21.8.12

"morrerei de um câncer na coluna vertebral" (boris vian)




Morrerei de um câncer na coluna vertebral
Será numa noite horrível
Clara, quente, perfumada, sensual
Morrerei de um apodrecimento
De certas células pouco conhecidas
Morrerei de uma perna arrancada
Por um rato gigante surgido de um buraco gigante
Morrerei de cem cortes
O céu terá desabado sobre mim
Estilhaçando-se como um vidro espesso
Morrerei de uma explosão de voz
Perfurando minhas orelhas
Morrerei de feridas silenciosas
Inflingidas às duas da madrugada
Por assassinos indecisos e calvos
Morrerei sem perceber
Que morro, morrerei
Sepultado sob as ruínas secas
De mil metros de algodão tombado
Morrerei afogado em óleo de cárter
Espezinhado por imbecis indiferentes
E, logo a seguir, por imbecis diferentes
Morrerei nu, ou vestido com tecido vermelho
Ou costurado num saco com lâminas de barbear
Morrerei, quem sabe, sem me importar
Com o esmalte nos dedos do pé
E com as mãos cheias de lágrimas
E com as mãos cheias de lágrimas
Morrerei quando descolarem
Minhas pálpebras sob um sol raivoso
Quando me disserem lentamente
Maldades ao ouvido
Morrerei de ver torturarem crianças
E homens pasmos e pálidos
Morrerei roído vivo
Por vermes, morrerei com as
Mãos amarradas sob uma cascata
Morrerei queimado num incêndio triste
Morrerei um pouco, muito, 
Sem paixão, mas com interesse
E quando tudo tiver acabado
Morrerei.


(Boris Vian - tradução de Ruy Proença)

11.8.12

"Lucien"




uma canção de Gainsbourg, uma namorada de Gainsbourg.
uma canção de Gainsbourg, uma letra de Vallejo.
uma namorada de Vallejo, uma namorada de Vallejo e Gainsbourg.
era sem dedo, Gréco, mas com abraços, sem traço, mas com risco.
o que pisca nem sempre tem olhos, o que dorme nem sempre está vivo.
vem do mar o que nem sempre é heroico, das barragens, a pedra demolidora.
era sem pedra, Birkin, mas era Bastilha, ainda desejo, mas não sonho.
o que é banho, fome, nem sempre é limpo: hoje devo me casar por amor.
mas não precisamos, Bardot, falar de assuntos tristes esta noite.

6.8.12

"ode à página"


não temos sido amigos, nem ao menos amigáveis.
nos despedimos regularmente, mas sem nobreza.
diria até que nos despedimos com certa rispidez.
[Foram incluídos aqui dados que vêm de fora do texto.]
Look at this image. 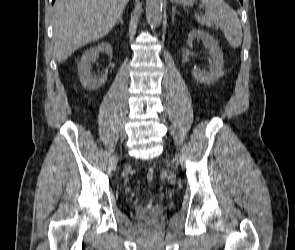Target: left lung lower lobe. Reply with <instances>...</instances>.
Listing matches in <instances>:
<instances>
[{"label":"left lung lower lobe","instance_id":"obj_1","mask_svg":"<svg viewBox=\"0 0 295 250\" xmlns=\"http://www.w3.org/2000/svg\"><path fill=\"white\" fill-rule=\"evenodd\" d=\"M240 2L243 4V0H240Z\"/></svg>","mask_w":295,"mask_h":250}]
</instances>
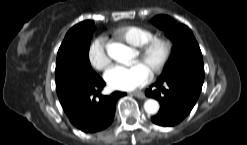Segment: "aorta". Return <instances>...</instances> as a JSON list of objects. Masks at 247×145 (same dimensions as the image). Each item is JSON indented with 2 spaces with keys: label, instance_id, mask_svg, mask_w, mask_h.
I'll return each mask as SVG.
<instances>
[{
  "label": "aorta",
  "instance_id": "1",
  "mask_svg": "<svg viewBox=\"0 0 247 145\" xmlns=\"http://www.w3.org/2000/svg\"><path fill=\"white\" fill-rule=\"evenodd\" d=\"M107 54L116 61L125 62L129 59L131 49L121 43H111L107 45ZM144 109L148 114H156L159 103L154 99H148L144 103Z\"/></svg>",
  "mask_w": 247,
  "mask_h": 145
}]
</instances>
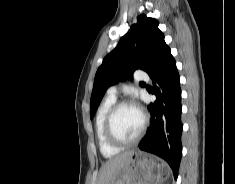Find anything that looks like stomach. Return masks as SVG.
<instances>
[{"label": "stomach", "instance_id": "stomach-1", "mask_svg": "<svg viewBox=\"0 0 235 184\" xmlns=\"http://www.w3.org/2000/svg\"><path fill=\"white\" fill-rule=\"evenodd\" d=\"M168 176L167 164H158L144 152H133L128 162L109 180V184H162Z\"/></svg>", "mask_w": 235, "mask_h": 184}]
</instances>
quando faço por acaso bom uso da tua matéria
fico eufórico, te deixo de lado, nem me despeço
e me lanço vesgo à embriaguez e falo, falo muito.

isso já vai mal, já vai muito mal e é impossível.

você sabe que preciso de você e que só em você
posso existir e só em você eu sou eu, só em você
garanto um instante entre os deuses e se te odeio
é porque você me assusta, você detém todo poder.

embriago-me, portanto, quando sinto que te venço,
mas é justamente quando te venço, e ao te expulsar
a hora errada de saber que levará um longo tempo.

aceite meu ódio e pavor como forma de respeito.

o que se odeia é a que indubitavelmente se pertence
e você é a minha granada silenciosa dentro de mim.